ZooKeeper is a distributed, open source coordination service from Apache for distributed applications. Distributed applications can build upon it to implement higher level services for synchronization, groups and naming, and configuration maintenance. It is often used as a fault-tolerant storage for meta-data in large-scale distributed systems. ZooKeeper is used by companies including Yelp, RackSpace, Yahoo!, Reddit, Facebook, and Twitter.

History

ZooKeeper was originally developed at Yahoo! to streamline the processes running on big data clusters. It was developed to fix the bugs that occurred while deploying distributed big-data applications. It started out as a sub-project of Hadoop, but became a standalone Apache Foundation project in 2008.

System Architecture

Shared-Nothing

ZooKeeper follows a client-server model where clients are the nodes (machines) that make use of the service, and servers are the nodes that provide the service. The client library is responsible for the interaction between clients and ZooKeeper servers.

ZooKeeper servers run in two modes: standalone and quorum. In standalone mode there is a single server, and the ZooKeeper state is not replicated. In quorum mode, a group of ZooKeeper servers, each of which maintains an in-memory database containing the entire data tree of state as well as a transaction log and snapshots stored persistently, replicates its state and serves client requests. This group of servers is called an ensemble. As long as a majority of the ensemble is up the service will be available. .

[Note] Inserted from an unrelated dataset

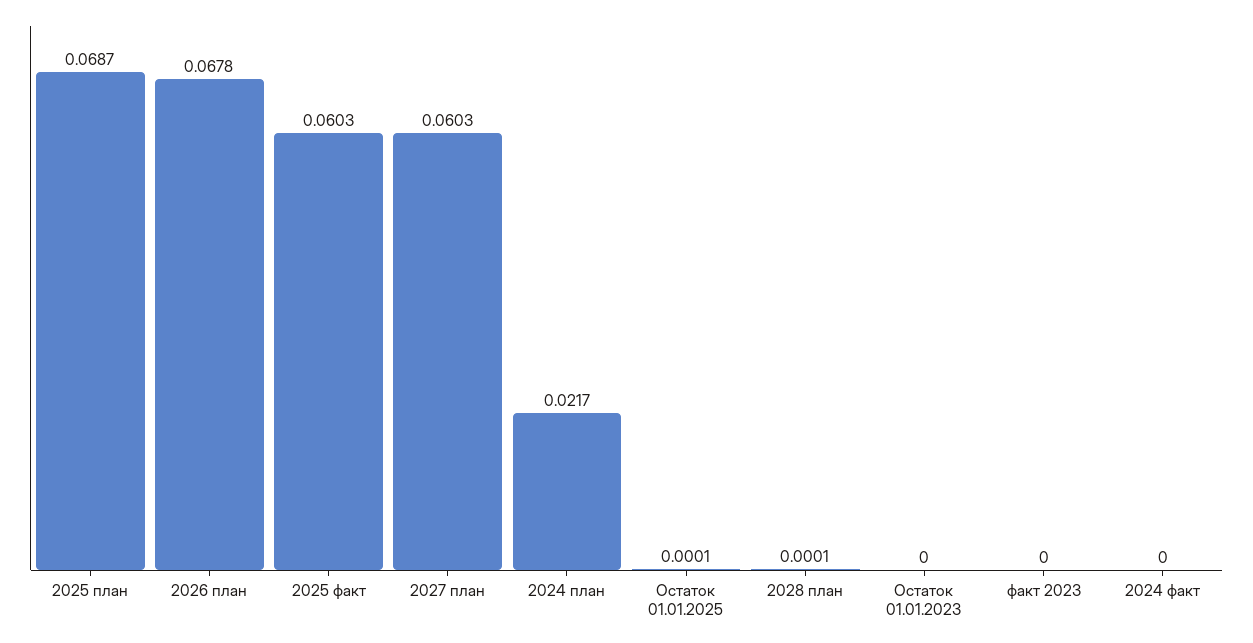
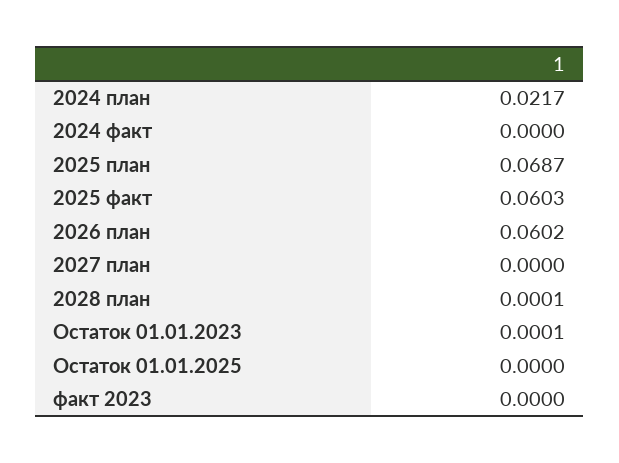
2026 план: 0.0678 -> 0.0602
2027 план: 0.0603 -> 0
Остаток 01.01.2025: 0.0001 -> 0
Остаток 01.01.2023: 0 -> 0.0001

Each client imports the client library. Every ZooKeeper client is connected to one ZooKeeper server, which can handle multiple client connections at the same time. The client periodically sends pings to the server it is connected to. The server responds with an acknowledgement of the ping to indicate that it is alive as well. If the client does not receive an acknowledgment within the specified time, the client connects to another server in the ensemble, and the client session is transferred over to the new server.

Query Interface

Command-line / Shell

ZooKeeper Command Line Interface interacts with the ZooKeeper ensemble to perform simple, file-like operations for debugging purposes.

Checkpoints

Fuzzy

Zookeeper stores fuzzy snapshots of the data tree in a data directory.

Data Model

Hierarchical

The namespace in ZooKeeper is similar to that of a standard file system. A name is a sequence of path elements separated by a slash, and every node in ZooKeeper's namespace is identified by a path. Each node can have data associated with it as well as children. The term znode refers to ZooKeeper data nodes.

Znodes include version numbers for data changes; every time a znode's data changes the version number increases. The data stored in each znode is read and written atomically.

Storage Architecture

In-Memory

ZooKeeper servers each keep their state machine in memory, and write every mutation to a durable WAL (Write Ahead Log) on storage media. If a server crshes it can replay the WAL to recover its previous state.

Concurrency Control

Not Supported

Zookeeper guarantees sequential consistency and atomicity, and does not allow concurrent writes.